Asili nido, scontro sulla gestione

Il Cittadino governante: la giunta fa propaganda. Albani: solo caccia alle streghe
GIULIANOVA. Duro attacco del Cittadino governante alla giunta comunale in ordine agli asili nido e alla loro gestione. Per il gruppo di opposizione l’amministrazione farebbe solo propaganda. Cita il caso, ad esempio, dell’inaugurazione di “Le Coccinelle”, ma ricorda che nel frattempo i due asili nido giuliesi sono in mano ai privati.
«In consiglio comunale avevamo contestato tale scelta in quanto un Comune dovrebbe garantire la gestione pubblica di un servizio così delicato», sostiene il gruppo di minoranza, ricordando che gli asili a Giulianova, tra i primi in Abruzzo, esistono dagli anni ‘70. Il Cittadino governate preoccupato da quanto previsto nella delibera sulla prospettiva di «ridurre i costi diretti a carico del Comune, stante l’oggettiva contrazione della capacità di spesa corrente».
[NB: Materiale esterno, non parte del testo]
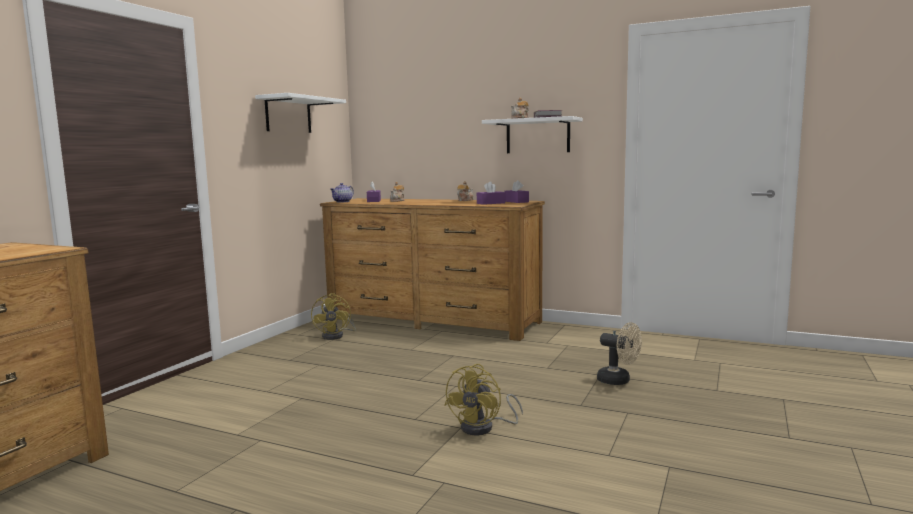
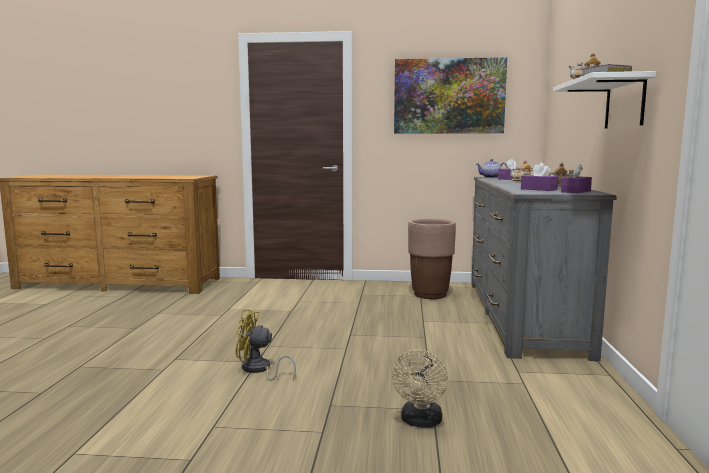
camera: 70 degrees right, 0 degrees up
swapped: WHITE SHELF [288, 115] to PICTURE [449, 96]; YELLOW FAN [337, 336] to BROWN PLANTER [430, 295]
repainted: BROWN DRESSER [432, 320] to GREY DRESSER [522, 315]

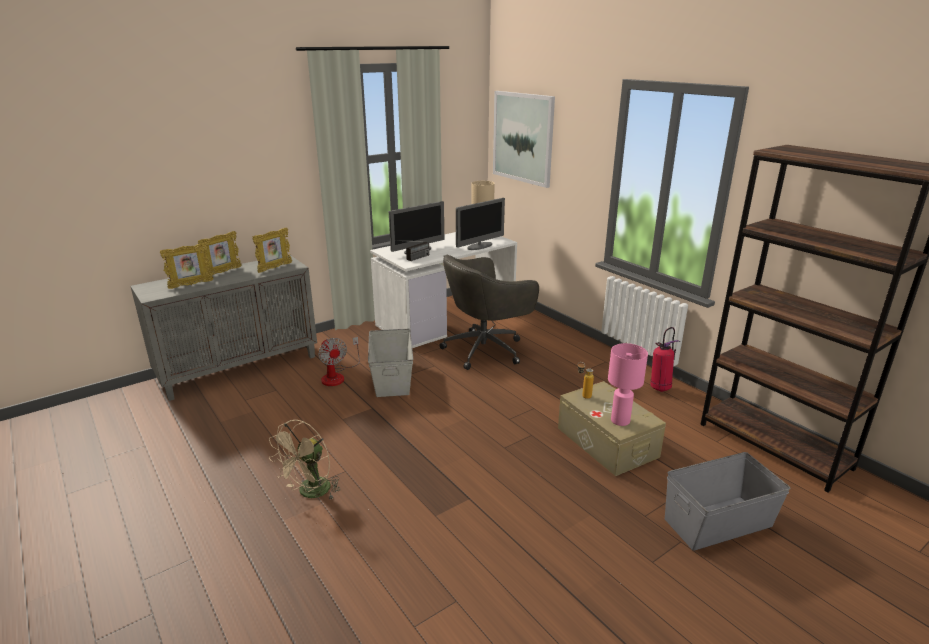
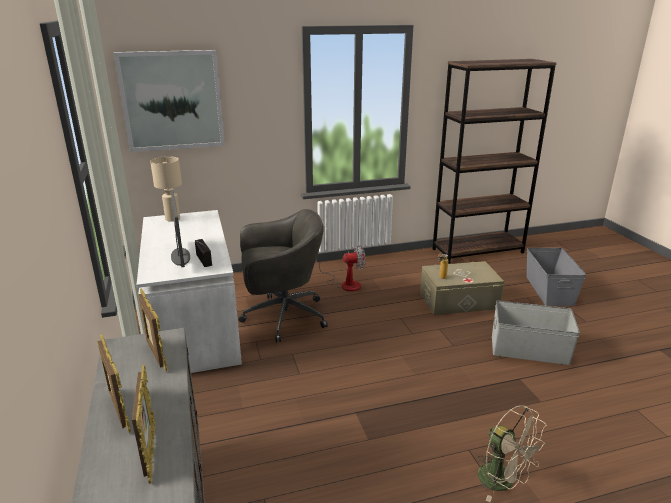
camera: 70 degrees left, 0 degrees up
gone: MONITOR [480, 246]; PINK TABLE LAMP [620, 420]; FIRE EXTINGUISHER [660, 388]
shifted: FAN [337, 376] to [345, 284]; GREY STORAGE BOX [392, 378] to [528, 349]
rotated: GREY OFFICE CHAIR [486, 349] = [282, 317] 90 degrees counterclockwise

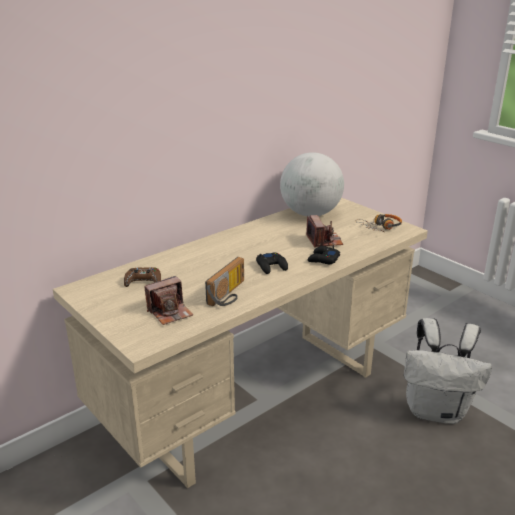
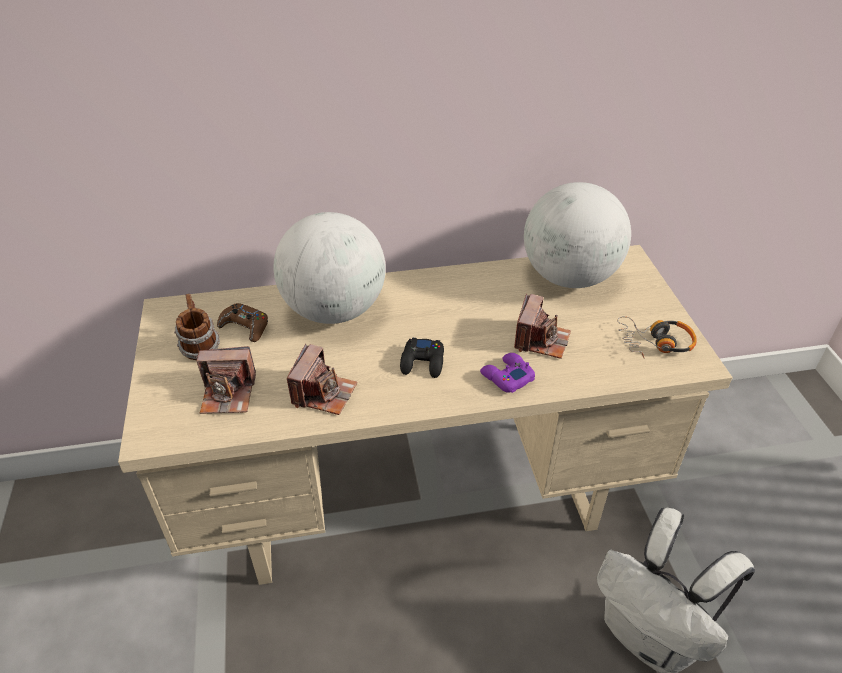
camera: 30 degrees right, 15 degrees up
new: MUG [200, 347]; GLOBE [334, 310]
swapped: RADIO [229, 294] to PHOTO CAMERA [323, 393]
repainted: BLACK GAME CONTROLLER [323, 259] to PURPLE GAME CONTROLLER [506, 377]

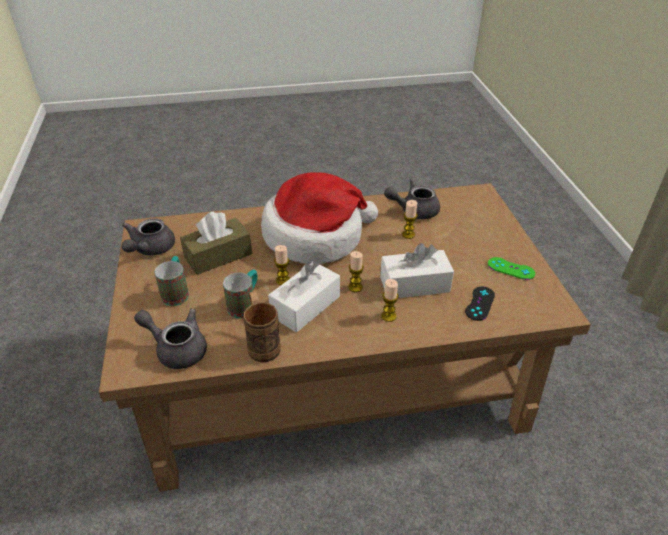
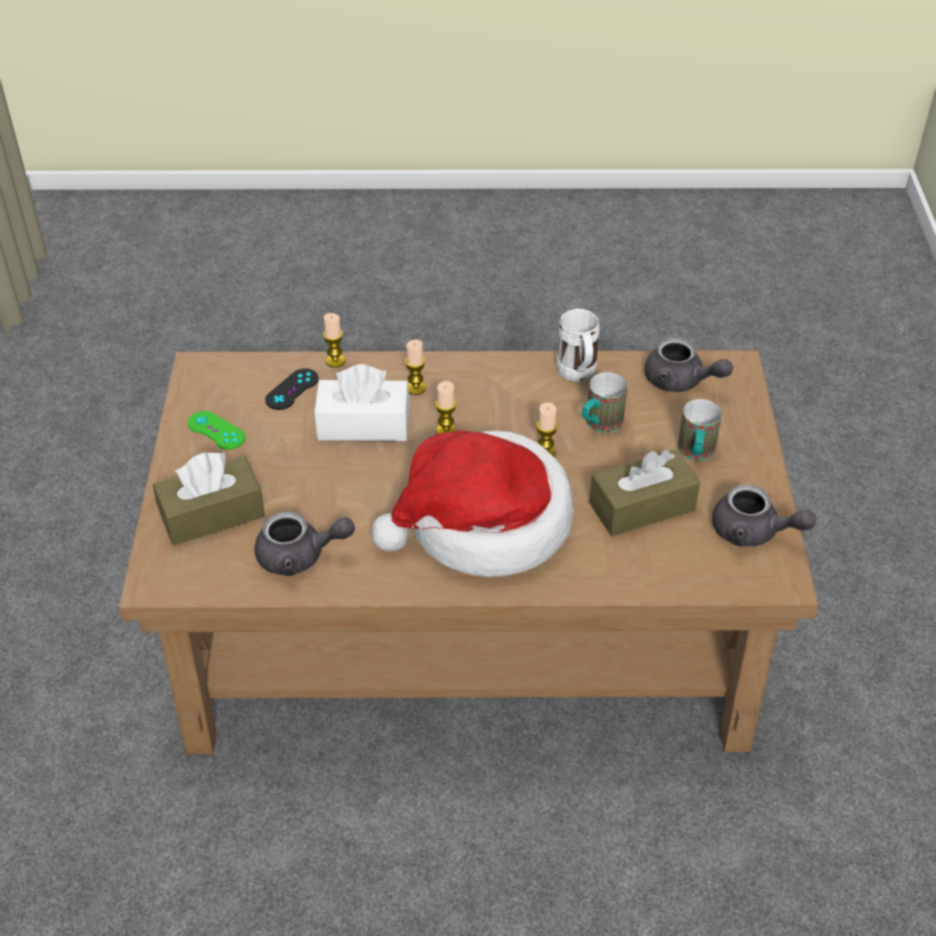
camera: 170 degrees left, 5 degrees up
gone: WHITE TISSUE BOX [305, 306]
new: BROWN TISSUE BOX [212, 514]
shifted: CANDLE [408, 234] to [335, 361]
repainted: BROWN MUG [262, 343] to WHITE MUG [578, 375]
rotated: GREY TEAPOT [150, 249] = [753, 532] 90 degrees clockwise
Il gruppo di opposizione si chiede se le economie di bilancio colpiranno la qualità del servizio o gli operatori del settore o entrambi. Il Cittadino governante fa notare che solo 60 posti su 100 sono stati attivati, mentre le domande avevano superato il numero massimo. «Bisogna investire su bambini e famiglie anziché esagerare con le spese per la ricreazione», conclude. Non si fa attendere la replica del vice sindaco Lidia Albani: «Le accuse contengono molte inesattezze e forzature demagogiche, facili da smontare. In verità, come più volte ripetuto, gli asili sono stati appaltati alla cooperativa 3M di Montorio e il nido Arcobaleno ha una gestione integrata, in quanto conserva una classe comunale. Negli ultimi dieci anni sono venuti meno diversi contratti con personale che non è stato rimpiazzato. In tutto questo tempo le opposizioni, compreso il Cittadino governante, hanno avallato tale politica. Sulla scorta di quanto accaduto in passato, avevano due strade: limitare la gestione a dieci utenti o ricorrere ai privati per rendere fruibili i posti a disposizione».
Albani sottolinea che gli asili a Giulianova continuano a essere apprezzati sia per il contenimento delle rette che per la vigilanza che l’amministrazione esercita sulla loro gestione. Secondo il vice sindaco, senza l’appalto esterno l’offerta di posti sarebbe stata molto limitata. «La caccia alle streghe», conclude Albani, «non porta a nulla ed è uno sport ormai praticato da pochi». (al. al.)